Questions and Answers

Question M9TBKjpsMuwBYBlFAOqc

Question

An upstream system has been configured to pass the date for a given batch of data to the Databricks Jobs API as a parameter. The notebook to be scheduled will use this parameter to load data with the following code: df = spark.read.format(“parquet”).load(f”/mnt/source/(date)”) Which code block should be used to create the date Python variable used in the above code block?

Choices

  • A: date = spark.conf.get(“date”)
  • B: input_dict = input() date= input_dict[“date”]
  • C: import sys date = sys.argv[1]
  • D: date = dbutils.notebooks.getParam(“date”)
  • E: dbutils.widgets.text(“date”, “null”) date = dbutils.widgets.get(“date”)

Question sk2J5xKeNzrykM27zMEC

Question

A Delta table of weather records is partitioned by date and has the below schema: date DATE, device_id INT, temp FLOAT, latitude FLOAT, longitude FLOAT To find all the records from within the Arctic Circle, you execute a query with the below filter: latitude > 66.3 Which statement describes how the Delta engine identifies which files to load?

Choices

  • A: All records are cached to an operational database and then the filter is applied
  • B: The Parquet file footers are scanned for min and max statistics for the latitude column
  • C: All records are cached to attached storage and then the filter is applied
  • D: The Delta log is scanned for min and max statistics for the latitude column
  • E: The Hive metastore is scanned for min and max statistics for the latitude column

Question 7wcwoe7HFa64NKQXGWGy

Question

The data engineering team has been tasked with configuring connections to an external database that does not have a supported native connector with Databricks. The external database already has data security configured by group membership. These groups map directly to user groups already created in Databricks that represent various teams within the company.

A new login credential has been created for each group in the external database. The Databricks Utilities Secrets module will be used to make these credentials available to Databricks users.

Assuming that all the credentials are configured correctly on the external database and group membership is properly configured on Databricks, which statement describes how teams can be granted the minimum necessary access to using these credentials?

================================

● **Work request A**: From the Databricks exam page, set down the passage from "A Delta table" up to and including "files to load?".
● **Work request B**:
Answer these from the Databricks exam page:
(i) To which API does the upstream system pass the date for a batch of data?
(ii) By what column is the Delta table of weather records partitioned?
(iii) Which module will be used to make the new login credentials available to Databricks users?
● **Work request C**: Write what comes next in the Databricks exam page, picking up directly after its final sentence.

================================

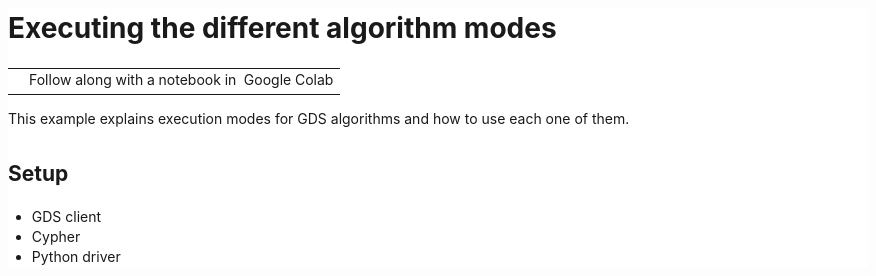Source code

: <div>

<div>

# Executing the different algorithm modes

</div>

<div>

<div>

<div>

<div>

<table>
<tbody><tr>
<td>
<i></i>
</td>
<td>
Follow along with a notebook in <a><span><img/></span> Google Colab</a>
</td>
</tr>
</tbody></table>

</div>

</div>

<div>

This example explains execution modes for GDS algorithms and how to use
each one of them.

</div>

</div>

</div>

<div>

## Setup

<div>

<div>

-   GDS client
-   Cypher
-   Python driver

<div>

<div>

================================

● **Exercise output A**:
A Delta table of weather records is partitioned by date and has the below schema: date DATE, device_id INT, temp FLOAT, latitude FLOAT, longitude FLOAT To find all the records from within the Arctic Circle, you execute a query with the below filter: latitude > 66.3 Which statement describes how the Delta engine identifies which files to load?

● **Exercise output B**:
(i) The Databricks Jobs API.
(ii) By date.
(iii) The Databricks Utilities Secrets module.

● **Exercise output C**:
Choices

  • A: “Manage” permissions should be set on a secret key mapped to those credentials that will be used by a given team.
  • B: “Read” permissions should be set on a secret key mapped to those credentials that will be used by a given team.
  • C: “Read” permissions should be set on a secret scope containing only those credentials that will be used by a given team.
  • D: “Manage” permissions should be set on a secret scope containing only those credentials that will be used by a given team. No additional configuration is necessary as long as all users are configured as administrators in the workspace where secrets have been added.

Question VeABWHbIxbNNJR0z2ajA

Question

Which indicators would you look for in the Spark UI’s Storage tab to signal that a cached table is not performing optimally? Assume you are using Spark’s MEMORY_ONLY storage level.

Choices

  • A: Size on Disk is < Size in Memory
  • B: The RDD Block Name includes the “*” annotation signaling a failure to cache
  • C: Size on Disk is > 0
  • D: The number of Cached Partitions > the number of Spark Partitions
  • E: On Heap Memory Usage is within 75% of Off Heap Memory Usage

Question CNRCo07OuYSxwtCFTb2l

Question

What is the first line of a Databricks Python notebook when viewed in a text editor?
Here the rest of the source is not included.